Specifically designed for managers, the "Data Science for Managers" course equips leaders with the knowledge and skills needed to seamlessly integrate data science into their decision-making processes.
In Ankara, participants enrolled in DataMites' Data Science Training have the option to attend help sessions for a better understanding of specific topics. These sessions provide additional assistance, fostering a supportive learning environment and enhancing comprehension.
DataMites in Ankara includes live projects, comprising 10+ capstone projects and 1 client project, in its Data Scientist course, ensuring participants gain practical experience in real-world scenarios.
DataMites' Flexi-Pass concept in data science training offers participants the flexibility to select their preferred training schedule. This adaptive approach accommodates varying time constraints, enabling individuals to seamlessly integrate learning into their existing commitments.
The career mentoring sessions at DataMites are structured to guide participants through goal setting, skill enhancement, and understanding the current job market trends. This personalized approach ensures that individuals receive tailored advice to excel in their data science careers.

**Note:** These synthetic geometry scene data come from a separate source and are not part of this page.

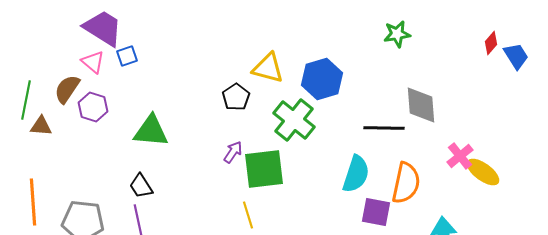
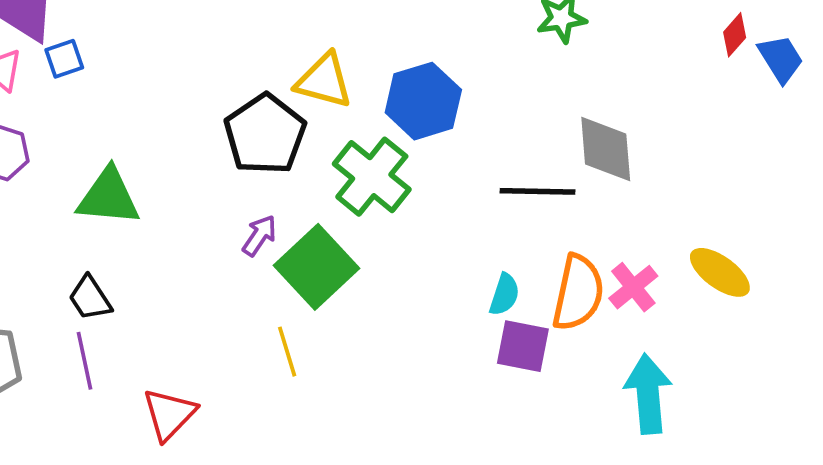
black pentagon: (236, 97) -> (265, 134), size x1.6
pink cross: (460, 156) -> (633, 287), moved
green square: (264, 169) -> (317, 267), turned -36
cyan semicircle: (356, 174) -> (504, 294), moved, size x0.6

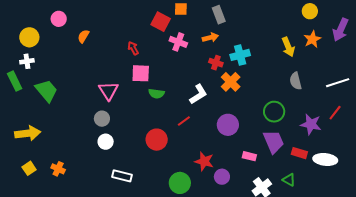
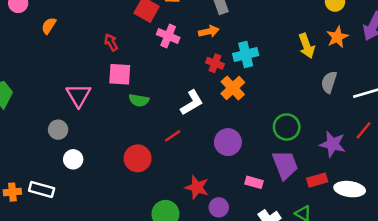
gray semicircle: (296, 81) -> (329, 82), moved, turned 30
gray circle: (102, 119) -> (58, 130), moved
red rectangle: (299, 153) -> (317, 180), turned -35
orange cross: (58, 169) -> (12, 192), turned -32
white rectangle: (122, 176) -> (42, 189), moved

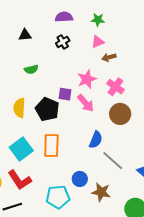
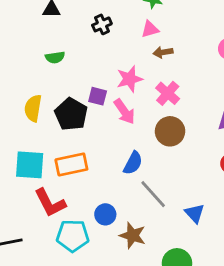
orange rectangle: (51, 146) -> (71, 164), turned 70
cyan square: (21, 149) -> (30, 165), turned 35
red L-shape: (20, 180) -> (50, 203), moved

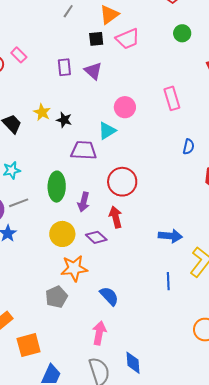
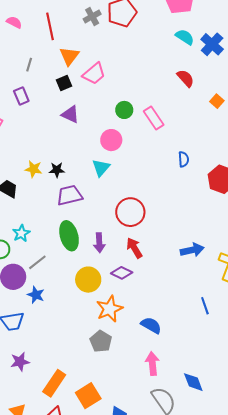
green circle: (182, 33) -> (124, 110), moved
purple rectangle: (64, 67) -> (21, 96), moved
purple trapezoid: (84, 150) -> (69, 195), moved
blue line: (168, 281) -> (205, 306), moved

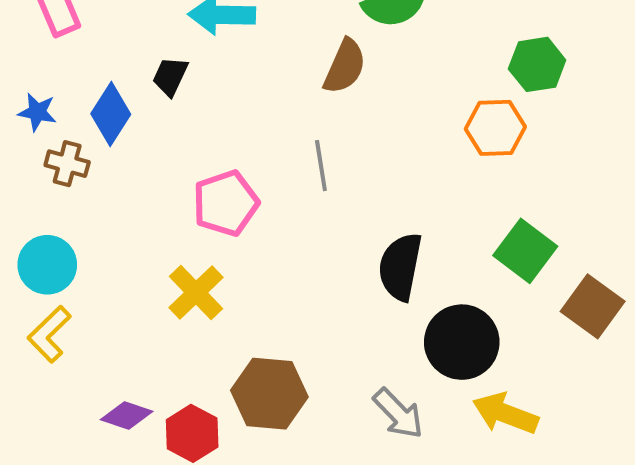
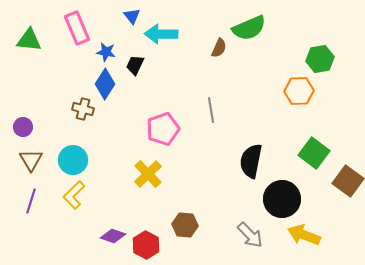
brown semicircle: (345, 66) -> (219, 48), moved, size x0.7
blue star: (37, 112) -> (106, 52), moved
brown hexagon: (269, 394) -> (185, 225), size x0.7

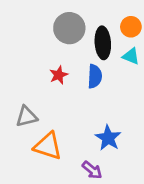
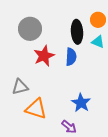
gray circle: (69, 28) -> (30, 29), moved
red star: (59, 75) -> (44, 56), size x1.5

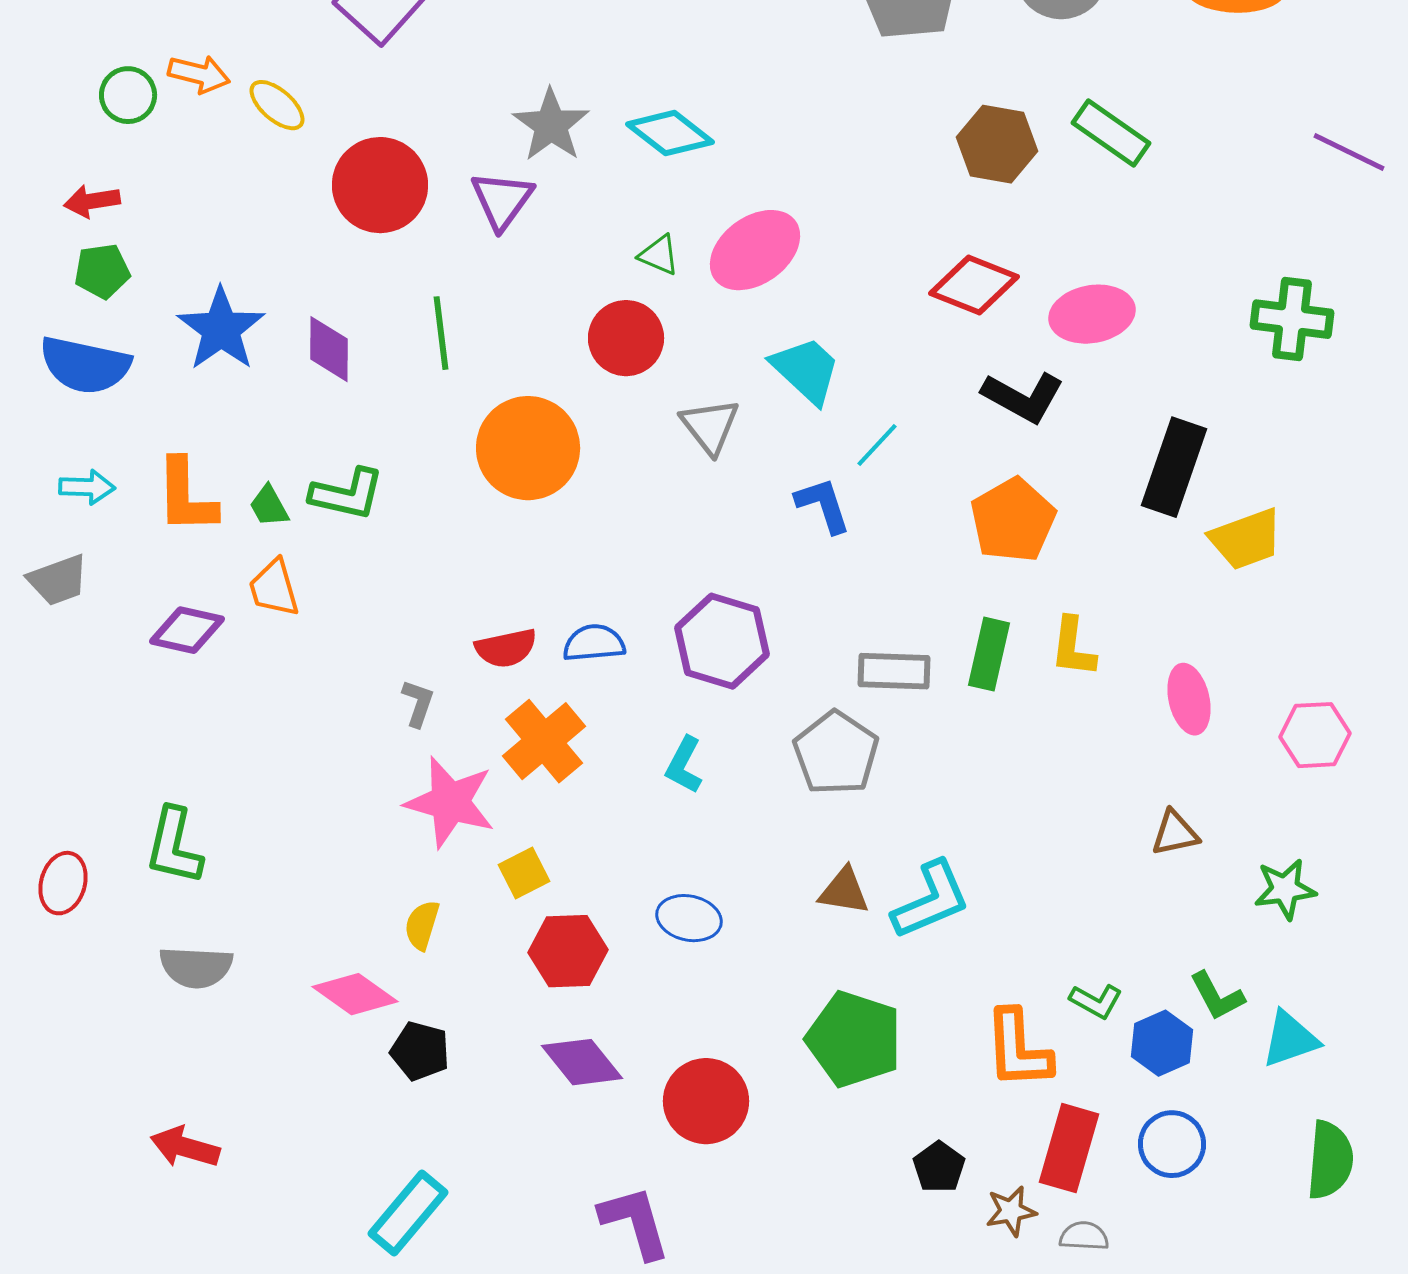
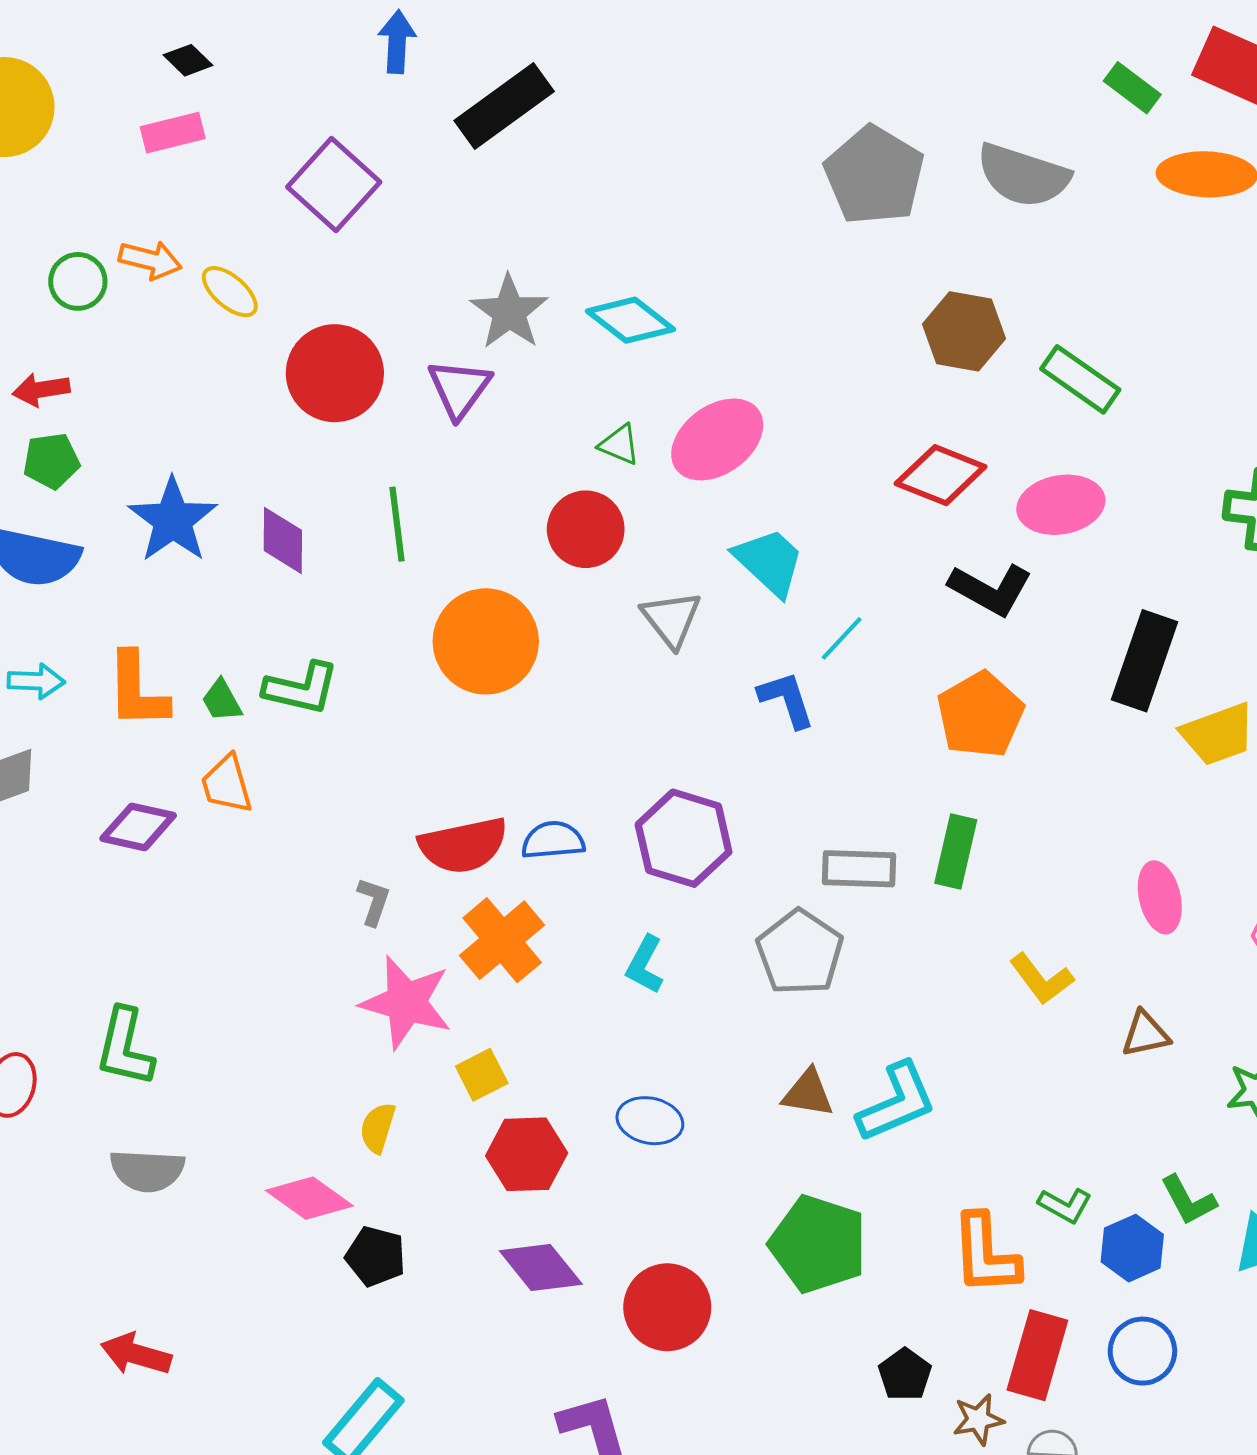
green rectangle: (1111, 133) -> (1080, 379), moved
yellow L-shape: (1073, 647) -> (1041, 979), moved, turned -44
red semicircle: (506, 648) -> (463, 845), size x1.4

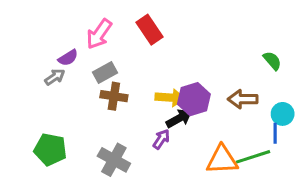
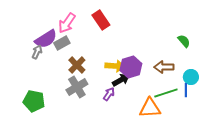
purple semicircle: (68, 58) -> (46, 39), size x1.6
gray rectangle: (105, 73) -> (62, 43), moved
gray arrow: (55, 77) -> (37, 52), turned -32
brown cross: (114, 96) -> (77, 65), turned 36
green line: (253, 157) -> (166, 93), moved
gray cross: (114, 160) -> (77, 87), moved, turned 30

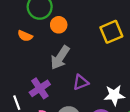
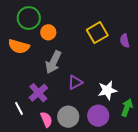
orange semicircle: (25, 36) -> (19, 46), size x1.5

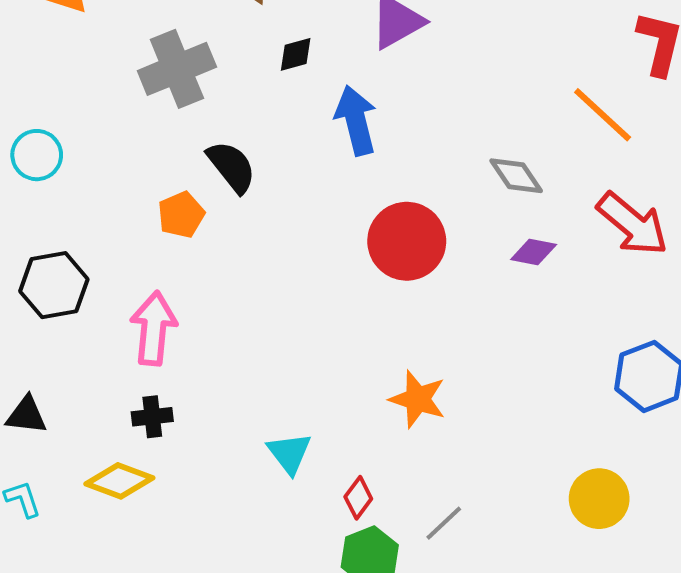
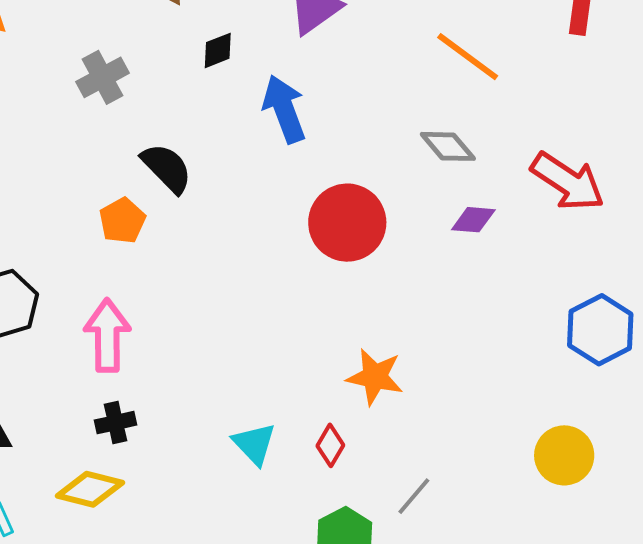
gray cross: (177, 69) -> (103, 77), size x0.7
orange line: (603, 115) -> (468, 57), moved
red diamond: (358, 498) -> (330, 445), moved

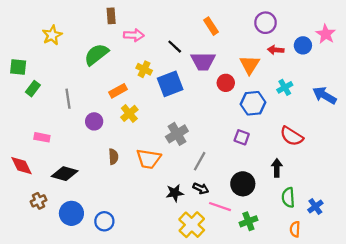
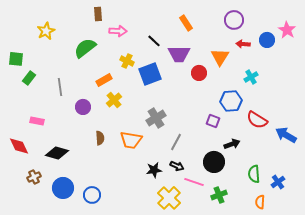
blue arrow: (324, 95) -> (286, 135), moved
blue hexagon: (253, 103) -> (231, 101), moved
black arrow: (277, 168) -> (232, 144), moved, turned 70

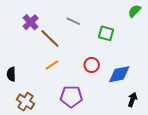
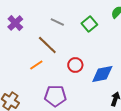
green square: (106, 33) -> (89, 24), moved, turned 35
brown line: (50, 39) -> (47, 45), moved

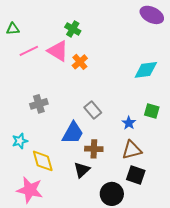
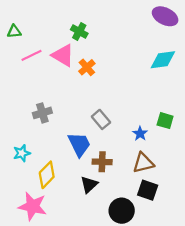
cyan diamond: (146, 70) -> (163, 60), moved
blue trapezoid: (73, 133) -> (79, 144), turned -55
yellow diamond: (43, 161) -> (47, 175), turned 60

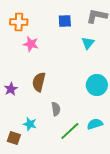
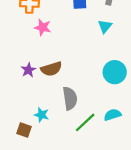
brown semicircle: (39, 82) -> (51, 69), turned -120
purple star: (11, 89) -> (28, 70), moved
gray semicircle: (56, 109) -> (70, 98), size x1.5

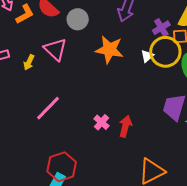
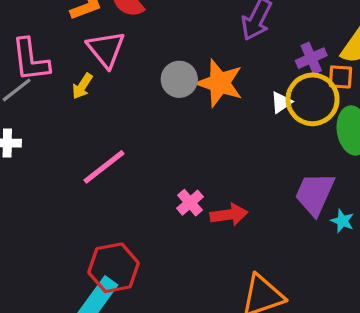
gray circle: (78, 19) -> (179, 79), moved
pink triangle: (55, 49) -> (106, 49), moved
red arrow: (125, 126) -> (229, 215), turned 60

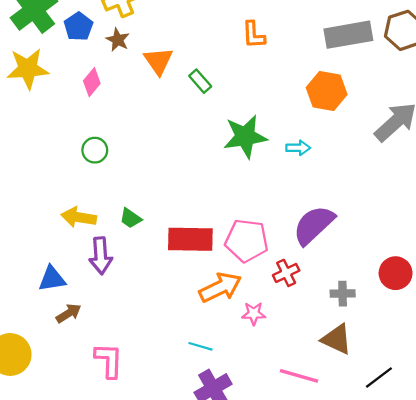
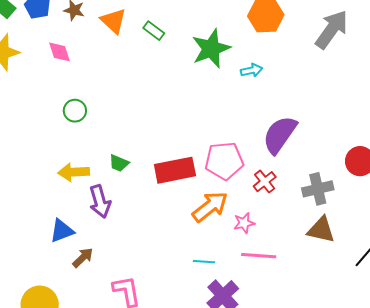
pink diamond: (92, 82) -> (59, 52), turned -45
green star: (245, 137) -> (211, 49), moved
gray cross: (343, 294) -> (318, 189), size x1.4
pink line: (299, 376) -> (259, 256), moved

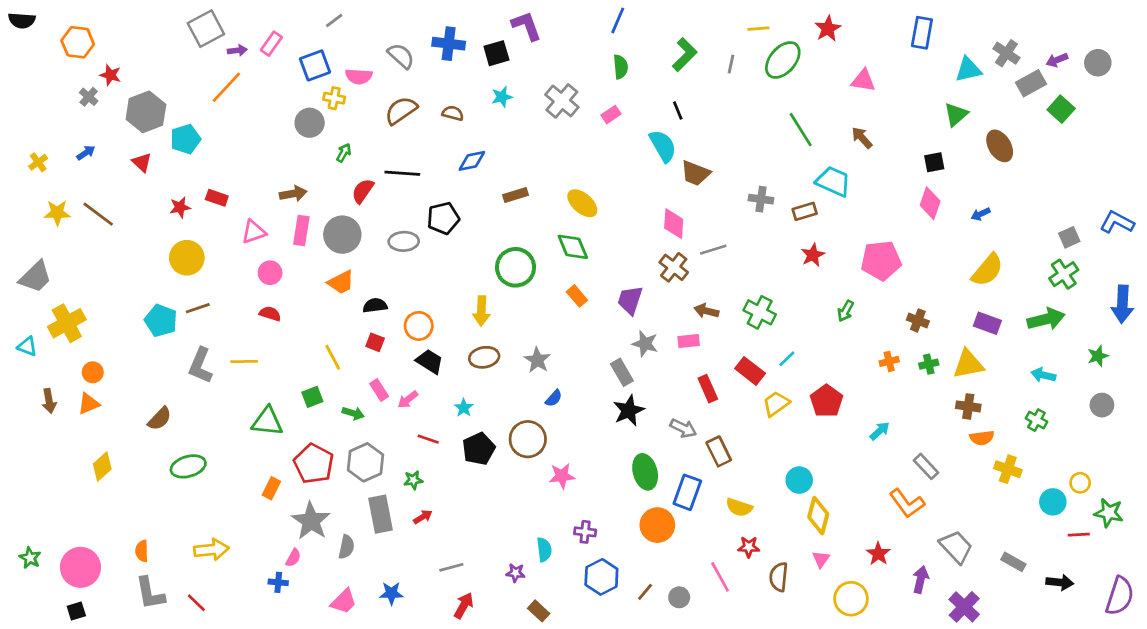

Participants at DataMites in Ankara can choose from various training methods for data science courses, with options like online data science training in Ankara and self-paced training, ensuring adaptable and personalized learning experiences.
The Certified Data Scientist Training in Ankara has no prerequisites, welcoming beginners and intermediate learners in the field of data science. This inclusive approach ensures accessibility for individuals with varied backgrounds and levels of expertise.
DataMites' Data Science Training in Ankara culminates in an IABAC Certification, providing participants with industry-recognized validation for their skills and knowledge.
DataMites in Ankara integrates internships with AI companies into its data science courses, offering participants practical exposure and industry experience.
The DataMites Placement Assistance Team(PAT) facilitates the aspirants in taking all the necessary steps in starting their career in Data Science. Some of the services provided by PAT are: -
The DataMites Placement Assistance Team(PAT) conducts sessions on career mentoring for the aspirants with a view of helping them realize the purpose they have to serve when they step into the corporate world. The students are guided by industry experts about the various possibilities in the Data Science career, this will help the aspirants to draw a clear picture of the career options available. Also, they will be made knowledgeable about the various obstacles they are likely to face as a fresher in the field, and how they can tackle.
No, PAT does not promise a job, but it helps the aspirants to build the required potential needed in landing a career. The aspirants can capitalize on the acquired skills, in the long run, to a successful career in Data Science.